EXERCISE SET:
[A] In the forum thread about the first attempted gay marriage in Russia, on what date will the couple apply for a marriage license?
[B] Carry on the forum thread about the first attempted gay marriage in Russia from its final line.

PROVIDED PASSAGE:
★ ★ ★ ★ ★ ★ ★

# Lesbians to attempt first gay marriage in Russia



## Departure Song (May 7, 2009)

http://www.reuters.com/article/lifestyleMolt/idUSTRE5453Z320090506


> MOSCOW (Reuters) - A lesbian couple will try to defy deep-rooted Russian homophobia next week in the first attempt at a gay marriage even though rights activists say it will be rejected outright.
> 
> Public relations worker Irina Fyet, 31, and her partner of the same age will apply for a marriage license at a register office on May 12 in Moscow, a city where mayor Yuri Luzhkov once described gay pride marches as "satanic."
> 
> ...


----------



## Harlequin (May 7, 2009)

I'm not surprised it was lesbians.


----------



## Vladimir Putin's LJ (May 7, 2009)

★ ★ ★ ★ ★ ★ ★

RECORDS SUPPLIED:
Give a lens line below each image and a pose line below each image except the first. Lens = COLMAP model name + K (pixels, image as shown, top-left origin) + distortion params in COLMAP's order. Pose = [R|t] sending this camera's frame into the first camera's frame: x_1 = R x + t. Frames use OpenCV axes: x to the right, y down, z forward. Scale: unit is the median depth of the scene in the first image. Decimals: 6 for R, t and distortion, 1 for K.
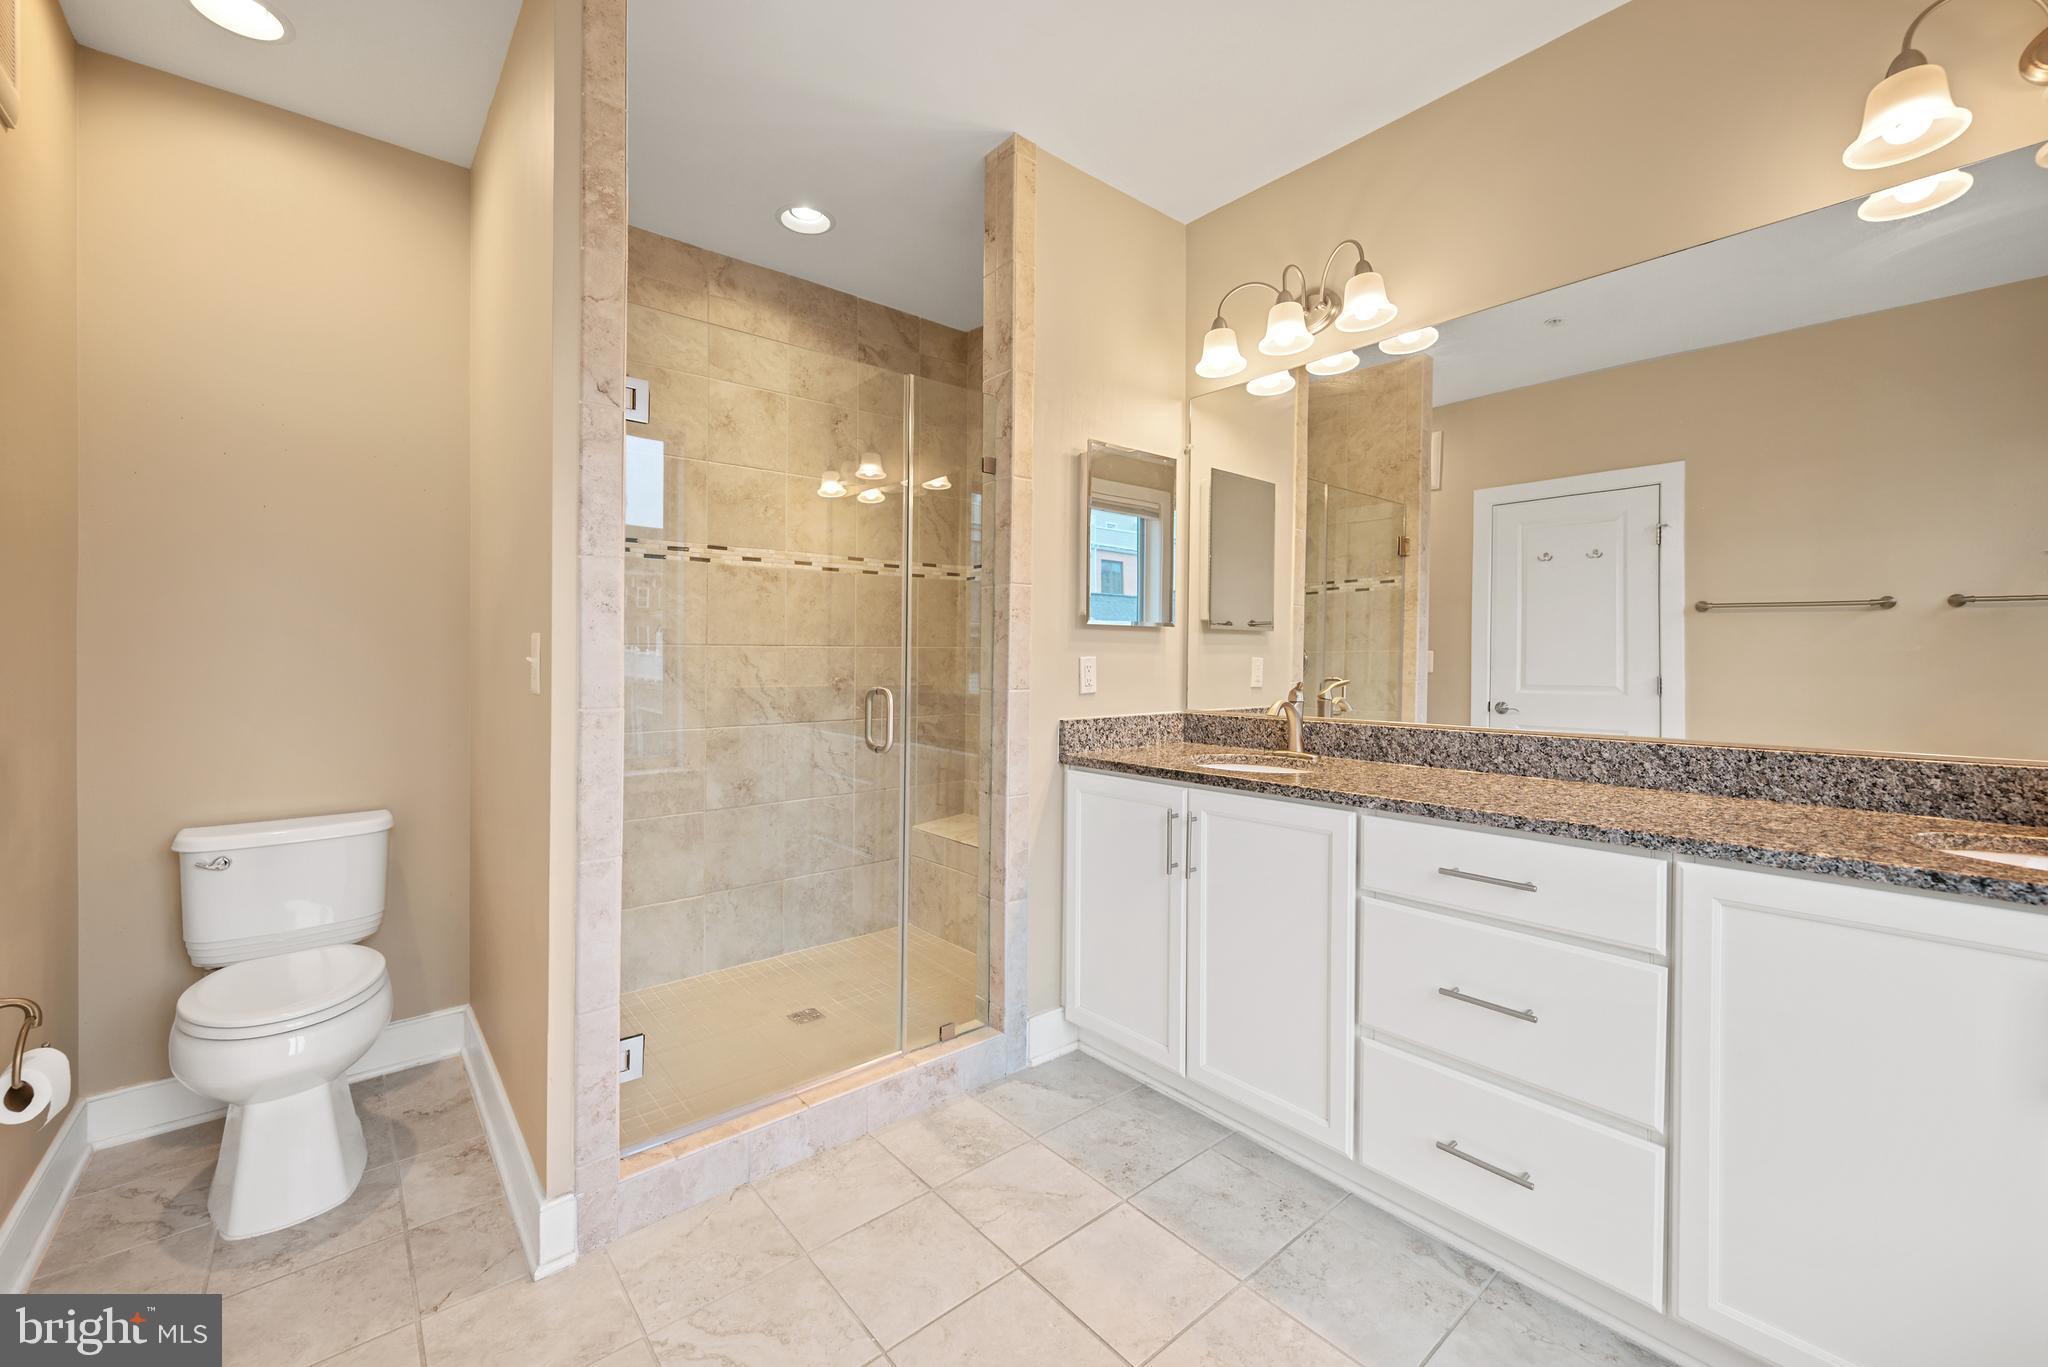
lens RADIAL K [[838.0, 0, 1030.3], [0, 838.0, 652.3], [0, 0, 1]] dist [0.001303, -0.000720]
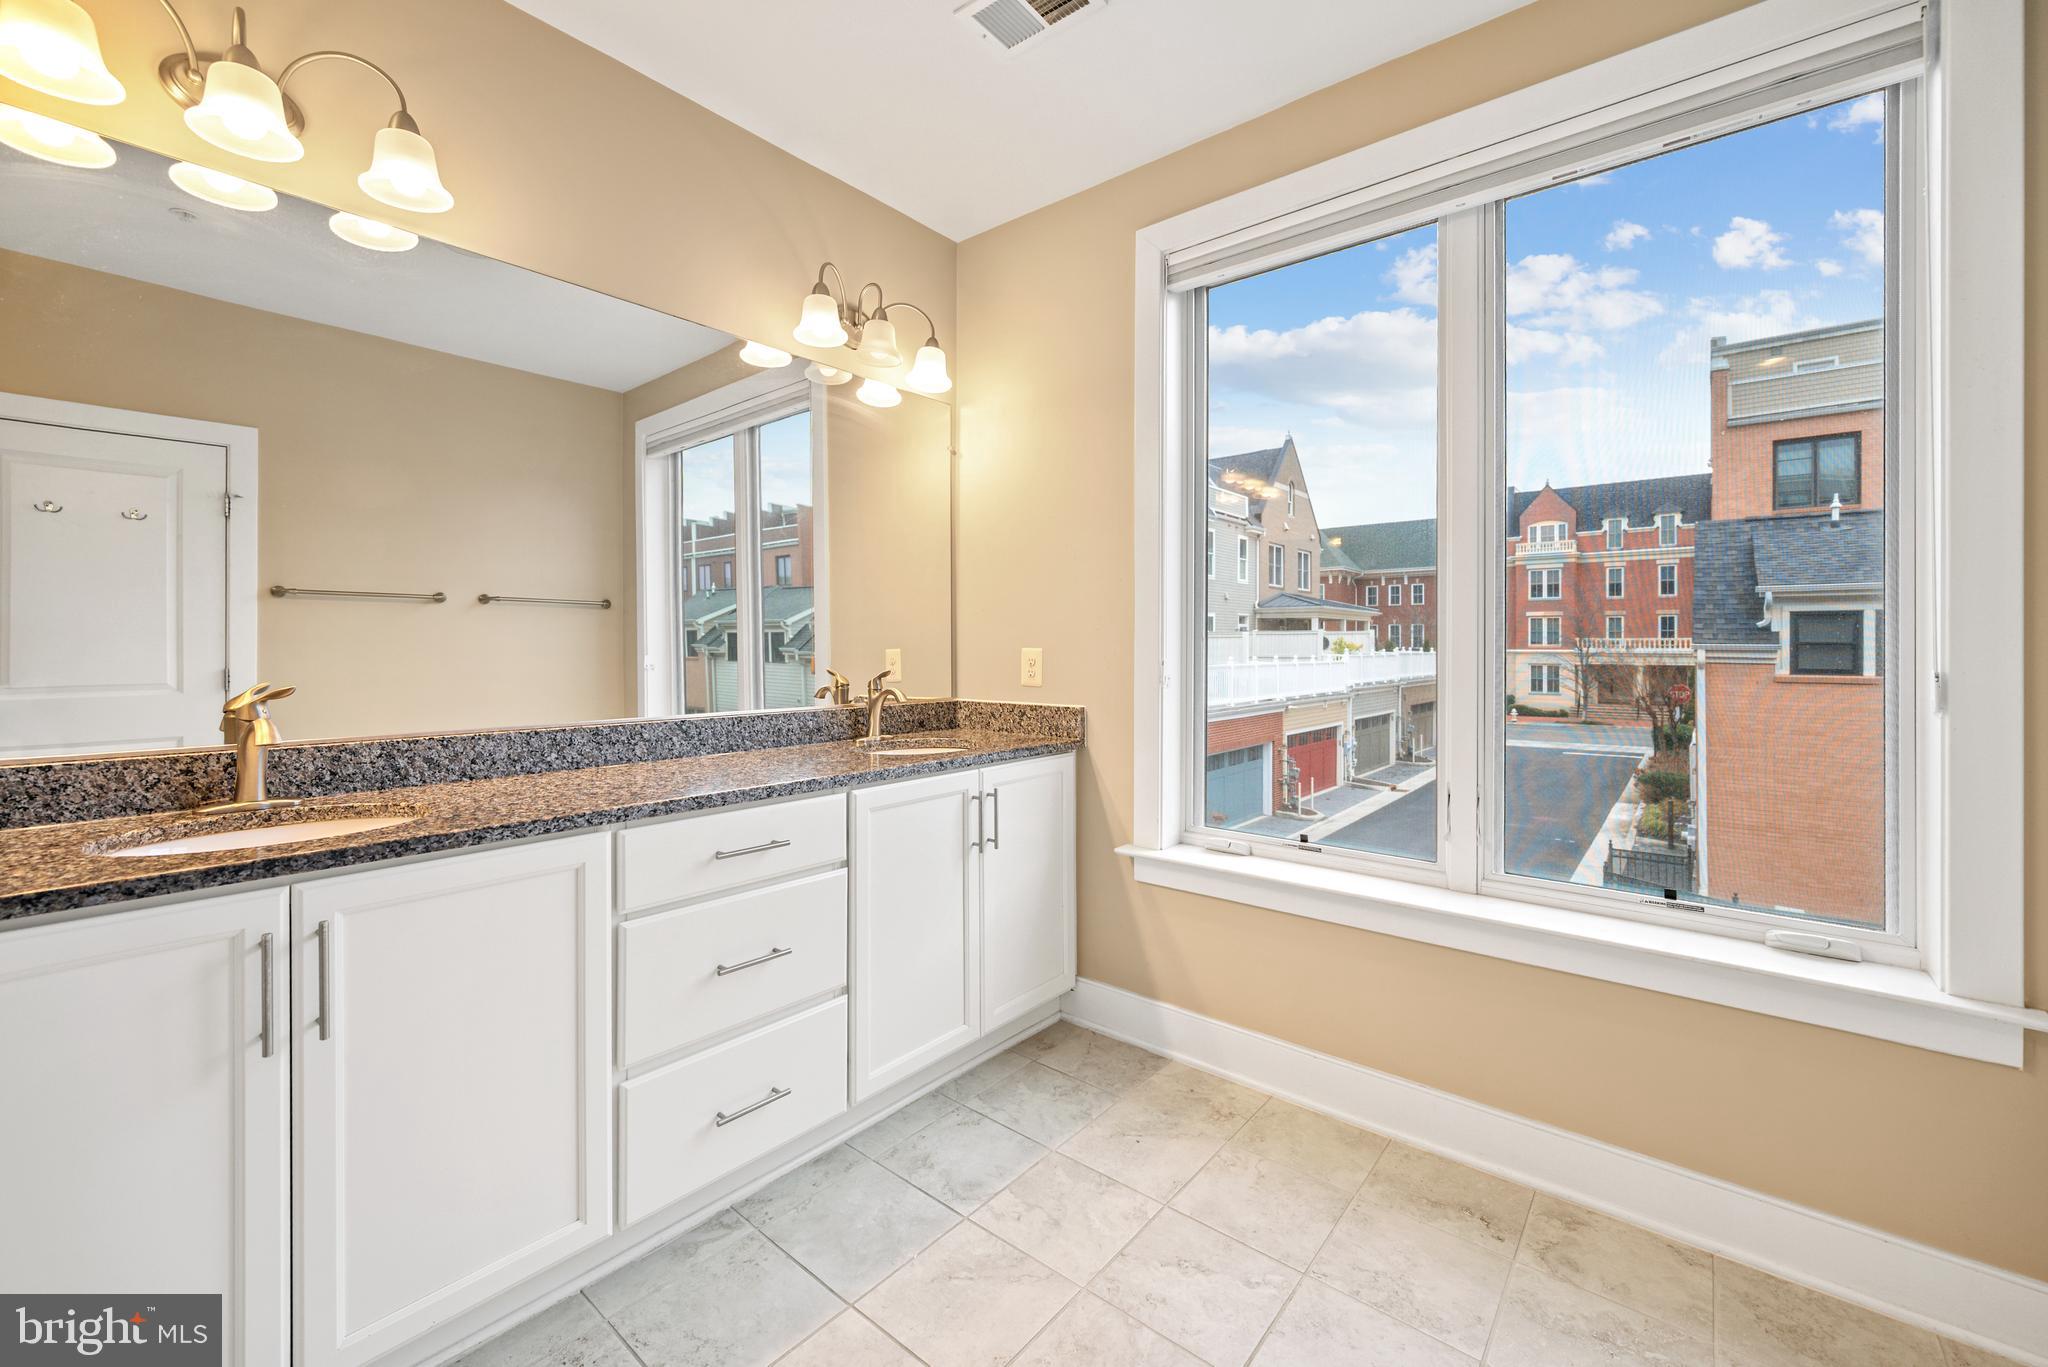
lens RADIAL K [[838.0, 0, 1023.7], [0, 838.0, 651.4], [0, 0, 1]] dist [0.001303, -0.000720]
pose [[-0.171196, -0.007134, 0.985211, -0.507170], [-0.005773, 0.999964, 0.006238, 0.000422], [-0.985220, -0.004619, -0.171231, 0.704564]]
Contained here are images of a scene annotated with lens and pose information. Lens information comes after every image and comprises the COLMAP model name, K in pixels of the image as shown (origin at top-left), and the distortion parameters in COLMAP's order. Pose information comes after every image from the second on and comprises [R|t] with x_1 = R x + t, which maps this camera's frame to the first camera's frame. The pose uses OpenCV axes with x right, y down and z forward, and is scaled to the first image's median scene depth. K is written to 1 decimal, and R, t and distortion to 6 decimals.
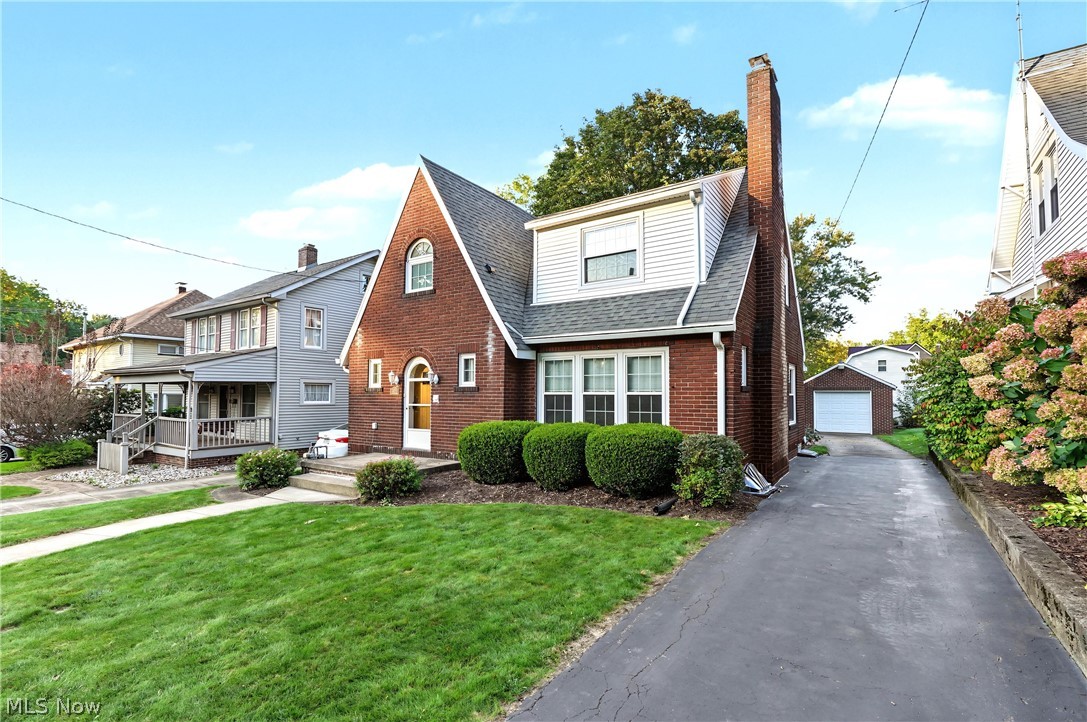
lens RADIAL K [[510.1, 0, 544.3], [0, 510.1, 370.7], [0, 0, 1]] dist [0.000565, -0.000113]
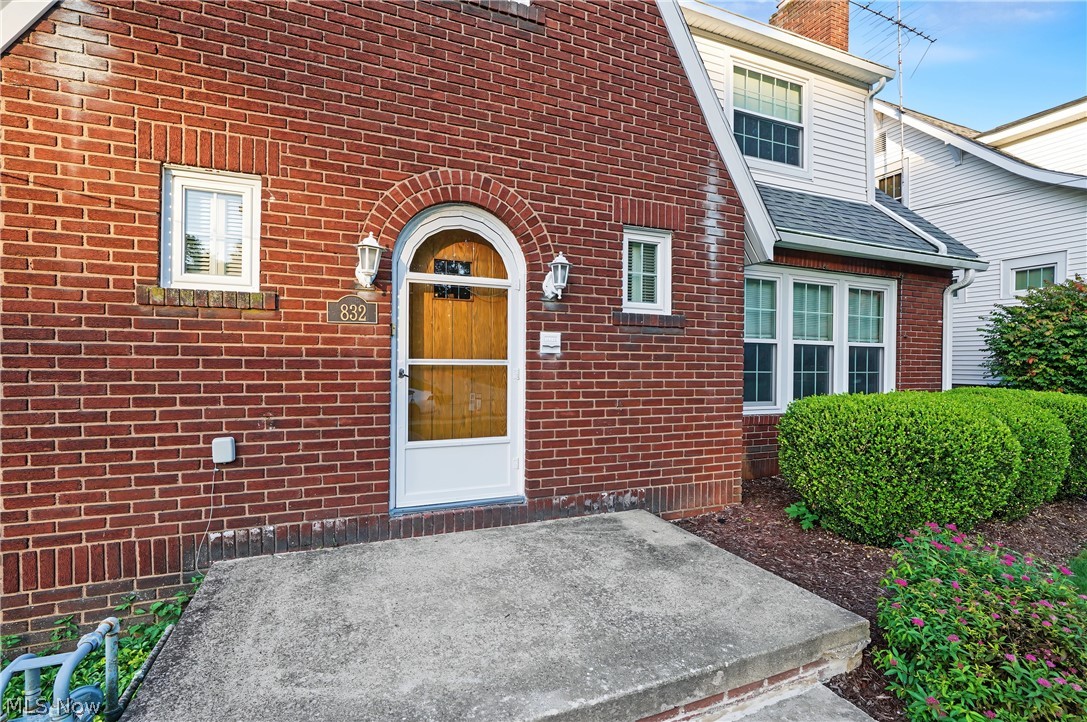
lens RADIAL K [[496.6, 0, 544.4], [0, 496.6, 365.0], [0, 0, 1]] dist [-0.012360, 0.000332]
pose [[0.541811, -0.006035, 0.840479, -0.510741], [-0.053697, 0.997683, 0.041779, 0.057895], [-0.838784, -0.067767, 0.540231, 0.860668]]
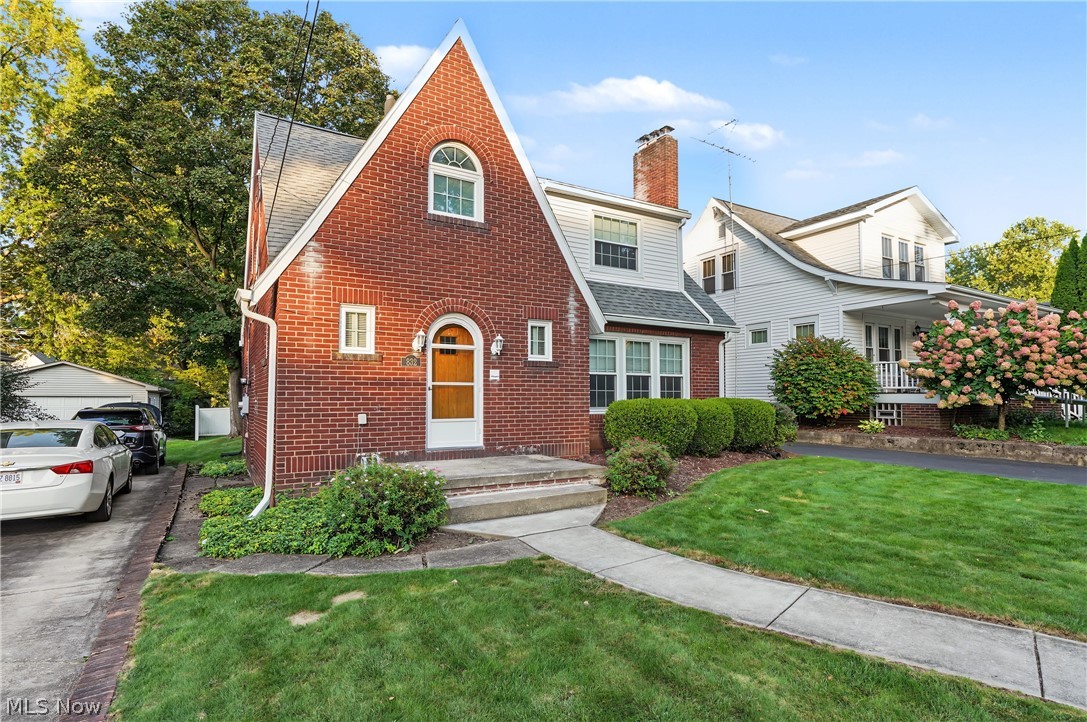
lens RADIAL K [[546.4, 0, 542.9], [0, 546.4, 370.0], [0, 0, 1]] dist [-0.002281, -0.000206]
pose [[0.417845, 0.040348, 0.907622, -0.933860], [-0.046426, 0.998656, -0.023022, 0.065250], [-0.907331, -0.032517, 0.419157, 0.634555]]
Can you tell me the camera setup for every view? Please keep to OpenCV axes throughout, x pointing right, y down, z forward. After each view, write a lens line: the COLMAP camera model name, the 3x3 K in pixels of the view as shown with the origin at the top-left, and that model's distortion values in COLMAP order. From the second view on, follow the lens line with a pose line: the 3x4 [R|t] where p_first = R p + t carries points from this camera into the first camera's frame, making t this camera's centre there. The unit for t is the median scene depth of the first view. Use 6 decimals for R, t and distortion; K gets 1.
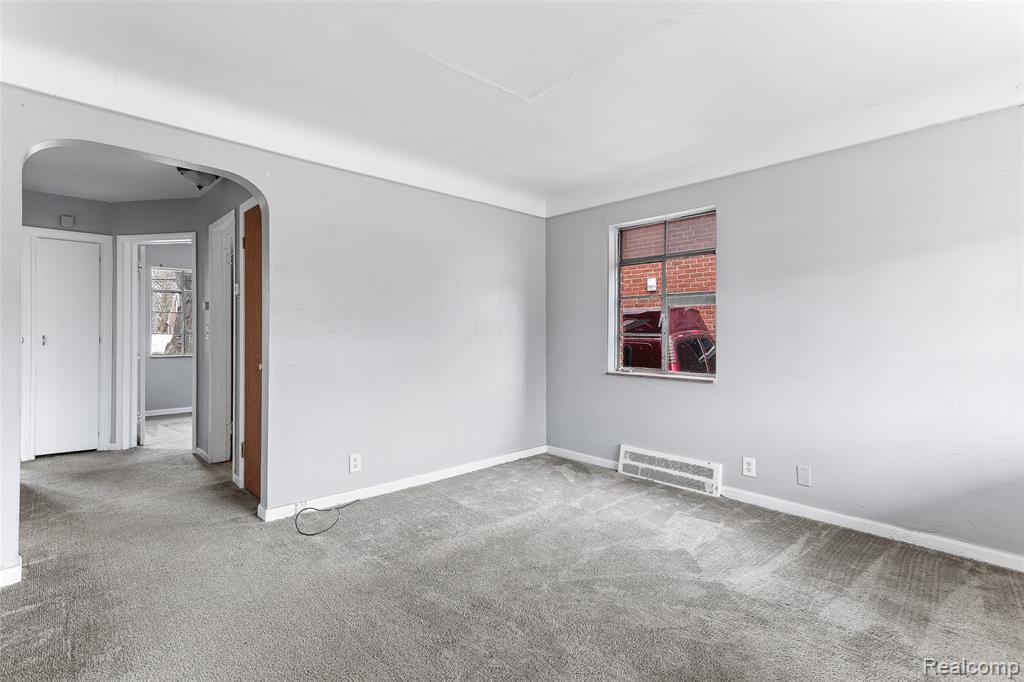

★ ★ ★ ★ ★ ★ ★

EXERCISE RESULTS:
[A] May 12, at a register office in Moscow.

[B]
I hope they don't get beaten up ):


----------



## surskitty (May 7, 2009)

D8  That seems like a really, really bad plan....


----------



## Tarvos (May 8, 2009)

VPLJ use your powers over Putin to make it happen


----------



## Vladimir Putin's LJ (May 9, 2009)

Watershed said:


> VPLJ use your powers over Putin to make it happen


I'M TRYING AS HARD AS I CAN
I mean if he's hetero he'll probably find women marrying each other a pretty sweet deal right.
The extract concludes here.